**Excerpt provided**
----

It is no wonder then, that the Smithsonian's aeronautical collection began well before 1976, when the National Air and Space Museum was constructed on the Mall in Washington, DC. One hundred years before, in 1876, a group of 20 beautiful kites was acquired from the Chinese Imperial Commission, seeding what would later become the largest collection of aviation and space artifacts in the world.
The collections of the Museum were first housed in the Arts and Industries (A&I) Building, then after World War I, expanded to a Quonset hut erected by the War Department behind the Smithsonian Castle. Affectionately known as the "Tin Shed," the new building opened to the public in 1920, and would remain in use for the next 55 years.
The National Air Museum
In 1946, President Harry Truman signed a bill establishing the Smithsonian's National Air Museum to memorialize the development of aviation; collect, preserve, and display aeronautical equipment; and provide educational material for the study of aviation. The legislation didn't provide for the construction of a new building; however, and the collection soon outgrew the Museum's exhibition space. Since there was no room left in the Arts and Industries Building or the "Tin Shed," WWII aircraft and other items such as engines and missiles were stored at an abandoned aircraft factory in Park Ridge, Illinois, a suburb of Chicago. The U.S. Navy had a similar collection in storage for the Smithsonian at Norfolk, Va.
In 1951 as a result of the Korean War emergency, the Museum had to vacate the Park Ridge premises. In response to the immediate need for space, Paul Garber, the National Air Museum's first curator, located 21 acres in Silver Hill, Md., a suburb of Washington, D.C. With the addition of several prefabricated buildings the site became the storage area for the National Air Museum. Garber had managed to save the collection. To honor his achievement, the location was named the Paul E. Garber Preservation, Restoration and Storage Facility in 1980.
Joining the Space Age
Well before spaceflight became a reality, the Smithsonian took a leading role in funding one of America's most important rocket pioneers. In 1916, Robert Goddard wrote to Secretary Charles Greeley Abbot requesting a grant to support his research. The Smithsonian awarded him $5,000 to conduct his first practical experiments in rocketry, and eventually published his classic treatise, A Method of Reaching Extreme Altitudes.
Over the next 50 years, as the technology continued to advance, and as the collection expanded to include artifacts related to rocketry and spaceflight, it became clear that the Museum was entering a new phase. In 1966, President Lyndon Johnson signed a law that changed the name of the National Air Museum to the National Air and Space Museum to memorialize the development of both aviation and spaceflight. The Museum's collection on display expanded to include missiles and rockets, some of which were located outdoors near the Arts and Industries Building in an area that was known as "Rocket Row."

----

Element and region listings
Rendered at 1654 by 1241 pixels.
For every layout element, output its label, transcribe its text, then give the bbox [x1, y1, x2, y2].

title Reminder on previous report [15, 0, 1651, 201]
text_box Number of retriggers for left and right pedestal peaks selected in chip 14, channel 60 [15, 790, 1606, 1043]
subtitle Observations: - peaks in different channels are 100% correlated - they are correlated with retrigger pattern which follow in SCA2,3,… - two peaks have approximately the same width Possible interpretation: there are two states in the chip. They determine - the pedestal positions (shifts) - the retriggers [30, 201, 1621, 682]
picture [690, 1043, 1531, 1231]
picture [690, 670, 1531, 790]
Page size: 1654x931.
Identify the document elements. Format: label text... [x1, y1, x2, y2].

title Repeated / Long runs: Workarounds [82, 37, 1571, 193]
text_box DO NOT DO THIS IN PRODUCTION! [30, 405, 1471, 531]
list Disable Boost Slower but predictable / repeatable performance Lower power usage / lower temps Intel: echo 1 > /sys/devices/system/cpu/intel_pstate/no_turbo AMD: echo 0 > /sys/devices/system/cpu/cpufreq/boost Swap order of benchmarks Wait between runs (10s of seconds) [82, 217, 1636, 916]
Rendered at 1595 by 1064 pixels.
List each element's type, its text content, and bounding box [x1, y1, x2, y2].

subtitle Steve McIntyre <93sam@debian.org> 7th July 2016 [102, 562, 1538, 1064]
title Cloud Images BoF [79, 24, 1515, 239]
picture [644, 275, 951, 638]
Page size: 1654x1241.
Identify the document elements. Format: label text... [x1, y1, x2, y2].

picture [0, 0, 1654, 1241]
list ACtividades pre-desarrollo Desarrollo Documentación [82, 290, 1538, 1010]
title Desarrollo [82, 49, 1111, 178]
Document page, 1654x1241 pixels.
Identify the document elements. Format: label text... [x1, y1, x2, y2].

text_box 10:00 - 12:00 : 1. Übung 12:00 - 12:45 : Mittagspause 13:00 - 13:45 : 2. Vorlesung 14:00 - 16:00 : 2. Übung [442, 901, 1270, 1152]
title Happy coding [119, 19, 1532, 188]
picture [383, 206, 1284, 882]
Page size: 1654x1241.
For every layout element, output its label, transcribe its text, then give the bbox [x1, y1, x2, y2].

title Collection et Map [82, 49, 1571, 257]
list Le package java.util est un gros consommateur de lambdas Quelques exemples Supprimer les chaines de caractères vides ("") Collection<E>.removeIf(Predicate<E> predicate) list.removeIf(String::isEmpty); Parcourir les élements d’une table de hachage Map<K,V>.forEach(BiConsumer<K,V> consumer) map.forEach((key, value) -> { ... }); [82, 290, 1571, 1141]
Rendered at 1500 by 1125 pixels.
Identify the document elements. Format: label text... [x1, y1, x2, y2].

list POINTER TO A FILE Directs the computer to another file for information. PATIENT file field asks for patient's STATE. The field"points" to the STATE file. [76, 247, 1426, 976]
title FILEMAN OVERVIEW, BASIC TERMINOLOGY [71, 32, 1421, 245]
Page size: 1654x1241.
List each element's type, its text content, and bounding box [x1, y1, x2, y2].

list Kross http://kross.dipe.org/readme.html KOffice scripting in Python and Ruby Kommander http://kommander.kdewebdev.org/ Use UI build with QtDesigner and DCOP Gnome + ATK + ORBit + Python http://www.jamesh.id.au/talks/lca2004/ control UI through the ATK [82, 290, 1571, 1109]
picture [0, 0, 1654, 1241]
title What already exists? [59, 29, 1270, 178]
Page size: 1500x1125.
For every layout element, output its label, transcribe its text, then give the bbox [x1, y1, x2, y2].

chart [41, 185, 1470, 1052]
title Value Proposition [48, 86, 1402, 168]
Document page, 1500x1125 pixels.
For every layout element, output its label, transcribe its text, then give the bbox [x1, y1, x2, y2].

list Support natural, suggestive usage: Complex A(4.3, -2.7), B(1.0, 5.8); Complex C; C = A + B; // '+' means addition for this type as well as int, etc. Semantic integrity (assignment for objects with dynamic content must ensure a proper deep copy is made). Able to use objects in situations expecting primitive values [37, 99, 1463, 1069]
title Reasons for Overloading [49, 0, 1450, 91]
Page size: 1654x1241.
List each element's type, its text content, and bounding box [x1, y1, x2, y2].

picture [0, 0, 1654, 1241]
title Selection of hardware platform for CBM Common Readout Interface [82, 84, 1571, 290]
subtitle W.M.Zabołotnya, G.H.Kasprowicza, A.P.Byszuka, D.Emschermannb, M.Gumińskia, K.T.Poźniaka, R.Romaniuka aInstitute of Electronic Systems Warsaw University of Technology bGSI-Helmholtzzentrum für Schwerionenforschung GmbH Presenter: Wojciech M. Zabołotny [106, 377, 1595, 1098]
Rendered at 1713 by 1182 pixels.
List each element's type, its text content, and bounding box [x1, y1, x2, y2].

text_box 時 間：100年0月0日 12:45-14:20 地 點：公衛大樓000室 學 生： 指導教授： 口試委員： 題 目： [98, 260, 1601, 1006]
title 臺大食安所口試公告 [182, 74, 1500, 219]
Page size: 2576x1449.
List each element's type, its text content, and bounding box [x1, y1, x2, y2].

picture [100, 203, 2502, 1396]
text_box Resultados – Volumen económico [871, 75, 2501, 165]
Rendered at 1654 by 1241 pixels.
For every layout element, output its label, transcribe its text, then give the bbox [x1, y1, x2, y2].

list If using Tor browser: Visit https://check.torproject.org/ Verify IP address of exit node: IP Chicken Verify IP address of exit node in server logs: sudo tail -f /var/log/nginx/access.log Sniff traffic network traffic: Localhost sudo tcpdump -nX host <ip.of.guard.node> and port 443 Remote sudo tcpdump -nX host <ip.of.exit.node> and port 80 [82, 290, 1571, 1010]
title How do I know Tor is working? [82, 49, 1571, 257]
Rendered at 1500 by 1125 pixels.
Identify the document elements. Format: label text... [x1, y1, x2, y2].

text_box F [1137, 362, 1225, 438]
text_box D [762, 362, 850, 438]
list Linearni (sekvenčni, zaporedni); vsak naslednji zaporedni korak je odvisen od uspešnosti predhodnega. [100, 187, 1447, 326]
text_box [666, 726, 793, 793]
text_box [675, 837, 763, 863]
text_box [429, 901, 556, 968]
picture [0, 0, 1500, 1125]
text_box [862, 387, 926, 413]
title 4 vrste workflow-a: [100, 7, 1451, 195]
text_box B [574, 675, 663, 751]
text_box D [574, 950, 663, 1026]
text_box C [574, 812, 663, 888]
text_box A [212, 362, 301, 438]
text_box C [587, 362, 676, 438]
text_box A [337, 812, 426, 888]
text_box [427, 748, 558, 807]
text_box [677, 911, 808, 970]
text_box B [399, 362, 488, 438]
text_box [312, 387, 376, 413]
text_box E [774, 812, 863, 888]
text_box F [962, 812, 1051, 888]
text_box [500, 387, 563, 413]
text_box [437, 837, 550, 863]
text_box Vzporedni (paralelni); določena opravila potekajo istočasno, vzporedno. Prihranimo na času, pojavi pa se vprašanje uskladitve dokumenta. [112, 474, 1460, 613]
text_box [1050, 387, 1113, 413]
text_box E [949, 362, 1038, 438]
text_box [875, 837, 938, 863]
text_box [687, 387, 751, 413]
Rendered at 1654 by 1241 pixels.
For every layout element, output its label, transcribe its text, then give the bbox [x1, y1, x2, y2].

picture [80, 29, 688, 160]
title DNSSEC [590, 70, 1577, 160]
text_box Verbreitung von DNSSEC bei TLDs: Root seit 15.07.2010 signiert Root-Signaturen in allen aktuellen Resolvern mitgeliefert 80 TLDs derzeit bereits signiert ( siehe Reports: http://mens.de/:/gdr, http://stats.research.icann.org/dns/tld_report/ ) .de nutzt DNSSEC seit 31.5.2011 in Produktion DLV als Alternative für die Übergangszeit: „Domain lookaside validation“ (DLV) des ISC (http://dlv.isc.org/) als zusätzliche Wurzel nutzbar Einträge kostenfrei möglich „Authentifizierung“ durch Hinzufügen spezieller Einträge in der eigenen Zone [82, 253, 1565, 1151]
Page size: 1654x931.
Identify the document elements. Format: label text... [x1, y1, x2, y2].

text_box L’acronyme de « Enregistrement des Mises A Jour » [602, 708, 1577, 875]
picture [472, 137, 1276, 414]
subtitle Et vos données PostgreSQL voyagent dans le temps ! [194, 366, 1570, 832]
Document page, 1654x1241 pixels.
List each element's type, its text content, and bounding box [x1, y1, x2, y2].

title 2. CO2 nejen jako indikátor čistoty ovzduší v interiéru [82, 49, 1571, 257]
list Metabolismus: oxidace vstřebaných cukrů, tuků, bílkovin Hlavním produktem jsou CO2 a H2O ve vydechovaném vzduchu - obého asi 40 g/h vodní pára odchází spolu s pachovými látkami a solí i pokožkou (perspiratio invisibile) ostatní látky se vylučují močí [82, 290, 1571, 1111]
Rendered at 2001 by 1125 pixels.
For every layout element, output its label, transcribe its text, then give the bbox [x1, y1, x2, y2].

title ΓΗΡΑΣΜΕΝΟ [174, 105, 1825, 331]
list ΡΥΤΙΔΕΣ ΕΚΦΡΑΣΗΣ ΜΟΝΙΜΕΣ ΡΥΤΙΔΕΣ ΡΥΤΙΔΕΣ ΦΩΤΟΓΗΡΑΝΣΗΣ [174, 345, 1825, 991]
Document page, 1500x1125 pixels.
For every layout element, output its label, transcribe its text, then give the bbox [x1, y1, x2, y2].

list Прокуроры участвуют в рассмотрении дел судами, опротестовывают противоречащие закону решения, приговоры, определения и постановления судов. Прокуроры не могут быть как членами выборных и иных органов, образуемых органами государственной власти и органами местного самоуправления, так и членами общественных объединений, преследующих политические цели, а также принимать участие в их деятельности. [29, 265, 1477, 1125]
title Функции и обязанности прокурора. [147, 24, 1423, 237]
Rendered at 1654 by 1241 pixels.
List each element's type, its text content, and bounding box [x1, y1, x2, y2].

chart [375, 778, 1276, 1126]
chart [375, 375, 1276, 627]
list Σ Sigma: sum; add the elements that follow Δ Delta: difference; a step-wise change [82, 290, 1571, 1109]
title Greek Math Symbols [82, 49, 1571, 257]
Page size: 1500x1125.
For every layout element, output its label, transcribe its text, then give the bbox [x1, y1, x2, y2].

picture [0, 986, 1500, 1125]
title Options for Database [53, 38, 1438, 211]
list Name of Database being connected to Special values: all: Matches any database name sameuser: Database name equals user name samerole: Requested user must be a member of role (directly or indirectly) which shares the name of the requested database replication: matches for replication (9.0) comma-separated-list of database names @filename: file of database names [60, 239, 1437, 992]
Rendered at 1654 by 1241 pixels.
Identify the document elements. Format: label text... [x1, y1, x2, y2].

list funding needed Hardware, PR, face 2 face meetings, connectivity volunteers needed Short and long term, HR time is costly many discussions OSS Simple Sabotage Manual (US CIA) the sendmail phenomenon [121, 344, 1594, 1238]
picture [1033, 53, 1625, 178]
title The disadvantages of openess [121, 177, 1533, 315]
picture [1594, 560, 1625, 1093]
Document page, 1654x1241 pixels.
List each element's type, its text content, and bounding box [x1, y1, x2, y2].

----

**Exercises**
1 - For the excerpt on the history of the Smithsonian's air museum, decide whether each statement agrees with it: (a) The 20 kites were acquired from the Chinese Imperial Commission in 1876. (b) The 1946 legislation provided for the construction of a new building. (c) The Smithsonian awarded Robert Goddard $10,000. Answer yes or no for each and quote the words of the excerpt that decide it.
2 - Print the records from their first line through the line containing "title Desarrollo [82, 49, 1111, 178]", with that line included.

**In response**
1 -
(a) Yes: "in 1876, a group of 20 beautiful kites was acquired from the Chinese Imperial Commission"
(b) No: "The legislation didn't provide for the construction of a new building"
(c) No: "The Smithsonian awarded him $5,000 to conduct his first practical experiments in rocketry"

2 -
Rendered at 1654 by 1241 pixels.
For every layout element, output its label, transcribe its text, then give the bbox [x1, y1, x2, y2].

title Reminder on previous report [15, 0, 1651, 201]
text_box Number of retriggers for left and right pedestal peaks selected in chip 14, channel 60 [15, 790, 1606, 1043]
subtitle Observations: - peaks in different channels are 100% correlated - they are correlated with retrigger pattern which follow in SCA2,3,… - two peaks have approximately the same width Possible interpretation: there are two states in the chip. They determine - the pedestal positions (shifts) - the retriggers [30, 201, 1621, 682]
picture [690, 1043, 1531, 1231]
picture [690, 670, 1531, 790]
Page size: 1654x931.
Identify the document elements. Format: label text... [x1, y1, x2, y2].

title Repeated / Long runs: Workarounds [82, 37, 1571, 193]
text_box DO NOT DO THIS IN PRODUCTION! [30, 405, 1471, 531]
list Disable Boost Slower but predictable / repeatable performance Lower power usage / lower temps Intel: echo 1 > /sys/devices/system/cpu/intel_pstate/no_turbo AMD: echo 0 > /sys/devices/system/cpu/cpufreq/boost Swap order of benchmarks Wait between runs (10s of seconds) [82, 217, 1636, 916]
Rendered at 1595 by 1064 pixels.
List each element's type, its text content, and bounding box [x1, y1, x2, y2].

subtitle Steve McIntyre <93sam@debian.org> 7th July 2016 [102, 562, 1538, 1064]
title Cloud Images BoF [79, 24, 1515, 239]
picture [644, 275, 951, 638]
Page size: 1654x1241.
Identify the document elements. Format: label text... [x1, y1, x2, y2].

picture [0, 0, 1654, 1241]
list ACtividades pre-desarrollo Desarrollo Documentación [82, 290, 1538, 1010]
title Desarrollo [82, 49, 1111, 178]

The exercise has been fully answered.